From the entries that follow, copy each line in which "Atıştırmalık" appears.

"""

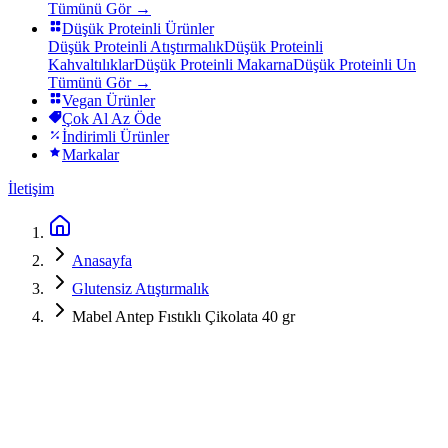
Tümünü Gör →
Düşük Proteinli Ürünler
Düşük Proteinli Atıştırmalık
Düşük Proteinli
Kahvaltılıklar
Düşük Proteinli Makarna
Düşük Proteinli Un
Tümünü Gör →
Vegan Ürünler
Çok Al Az Öde
İndirimli Ürünler
Markalar
İletişim
Anasayfa
Glutensiz Atıştırmalık
Mabel Antep Fıstıklı Çikolata 40 gr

"""

§ Written answer:
Düşük Proteinli Atıştırmalık
Glutensiz Atıştırmalık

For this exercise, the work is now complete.